= Work required =
Type out the listing below exactly. Pictures stay out of it.

= Provided data =
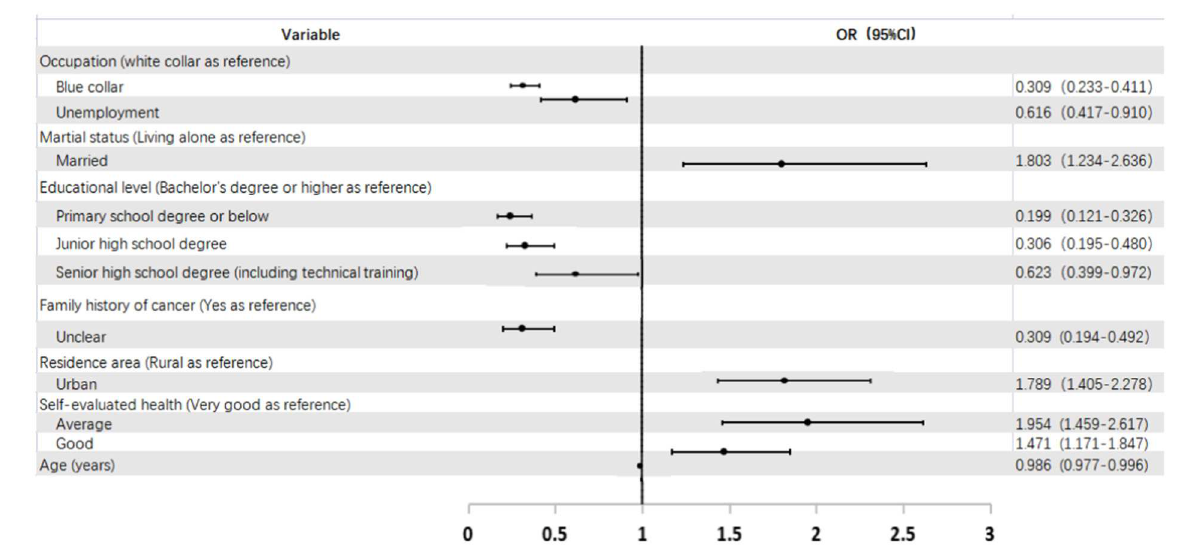
area of residence, occupation, educational level, marital status, family history of cancer, and self-evaluated health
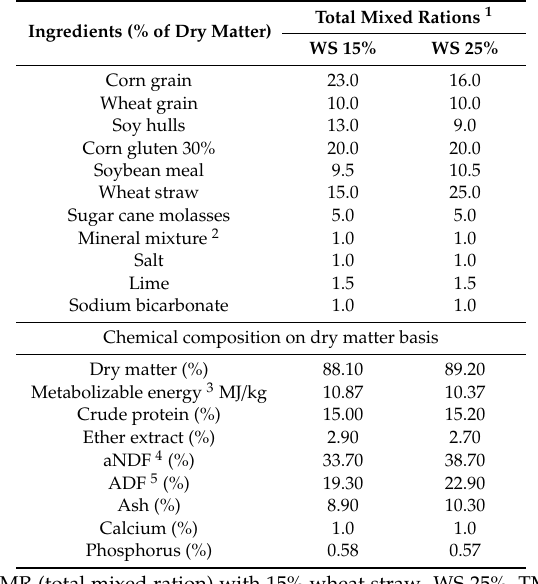
Table 1. Inclusion level of ingredients and chemical composition of conventional and pelleted total mixed rations (TMRs) used in the fattening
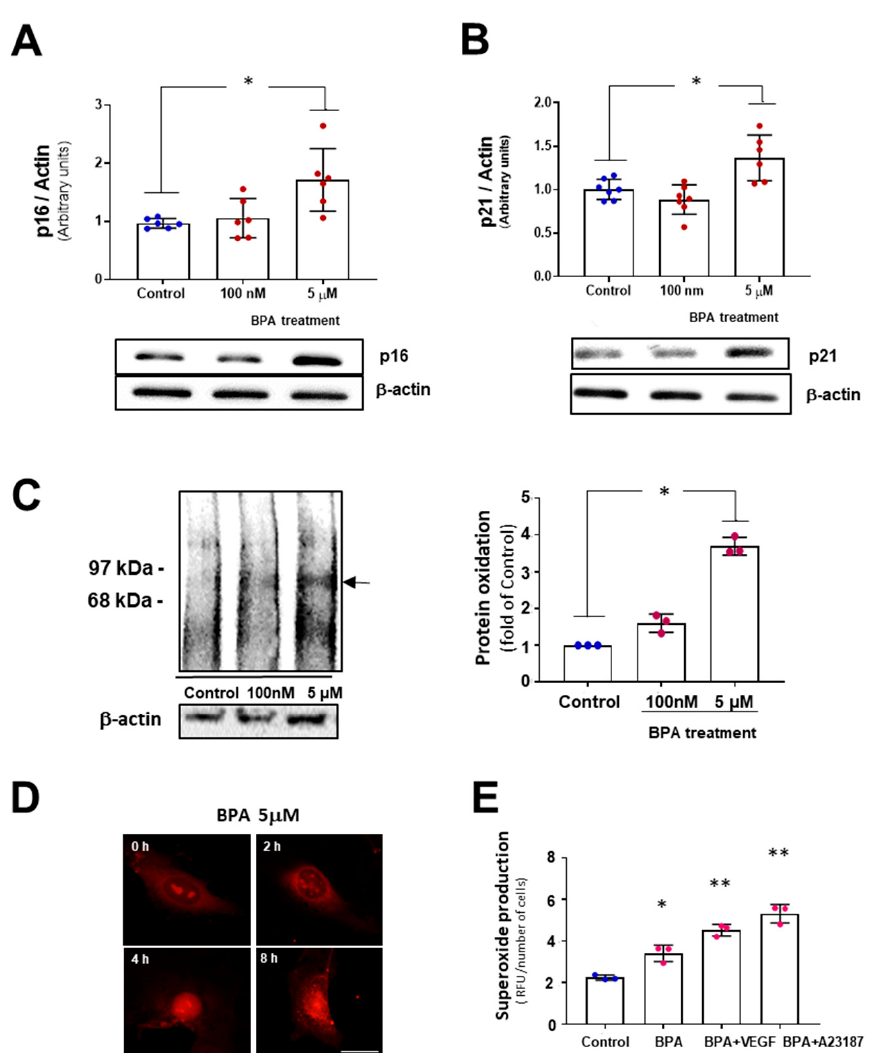
Figure 2. BPA induces senescent protein markers p21 and p16 and increases oxidative stress. Western blotting analysis of MAEC treated with 100 nM and 5 μ M BPA for five days using antibodies against ( A ) p21 and ( B ) p16. β -actin was used as a loading control. (n = 6). Results are given as mean ± SD, p was determined by a Kruskal–Wallis test for the comparison between control and BPA-treated cells.* p < 0.05 ); ( C ) The levels of reactive oxygen species induced in MAEC by BPA were analyzed by oxyblot assay in 100 nM and 5 µ M BPA-treated MAEC for 24 h to detect carbonyl groups in proteins as a marker of protein oxidation. The densities of the proteins between 97 and 68 KDa were normalized using the expression of β -actin. (n = 3 with duplicate for each condition).* p < 0.001 using Kruskal–Wallis test for the comparison between control and BPA-treated cells; ( D ) Immunofluorescence (IF) of superoxide production in MAEC in response to 5 µ M BPA for 0–8 h, using the fluorescence probe dihydroetidium (DHE). After 4 h, fluorescence can be observed at the cell nucleus. Scale bar: 10 µ m; ( E ) Quantification of superoxide in MAEC upon 5 µ M BPA treatment for 24 h, BPA+VEGF and BPA+ A23187 and vehicle (control). (n = 3, per duplicate). Results are given as mean ± SD, p was determined by a Kruskal–Wallis test, * p < 0.001 vs. Control and ** p < 0.001 vs. BPA.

= Exercise output =
area of residence, occupation, educational level, marital status, family history of cancer, and self-evaluated health
Table 1. Inclusion level of ingredients and chemical composition of conventional and pelleted total mixed rations (TMRs) used in the fattening
Figure 2. BPA induces senescent protein markers p21 and p16 and increases oxidative stress. Western blotting analysis of MAEC treated with 100 nM and 5 μ M BPA for five days using antibodies against ( A ) p21 and ( B ) p16. β -actin was used as a loading control. (n = 6). Results are given as mean ± SD, p was determined by a Kruskal–Wallis test for the comparison between control and BPA-treated cells.* p < 0.05 ); ( C ) The levels of reactive oxygen species induced in MAEC by BPA were analyzed by oxyblot assay in 100 nM and 5 µ M BPA-treated MAEC for 24 h to detect carbonyl groups in proteins as a marker of protein oxidation. The densities of the proteins between 97 and 68 KDa were normalized using the expression of β -actin. (n = 3 with duplicate for each condition).* p < 0.001 using Kruskal–Wallis test for the comparison between control and BPA-treated cells; ( D ) Immunofluorescence (IF) of superoxide production in MAEC in response to 5 µ M BPA for 0–8 h, using the fluorescence probe dihydroetidium (DHE). After 4 h, fluorescence can be observed at the cell nucleus. Scale bar: 10 µ m; ( E ) Quantification of superoxide in MAEC upon 5 µ M BPA treatment for 24 h, BPA+VEGF and BPA+ A23187 and vehicle (control). (n = 3, per duplicate). Results are given as mean ± SD, p was determined by a Kruskal–Wallis test, * p < 0.001 vs. Control and ** p < 0.001 vs. BPA.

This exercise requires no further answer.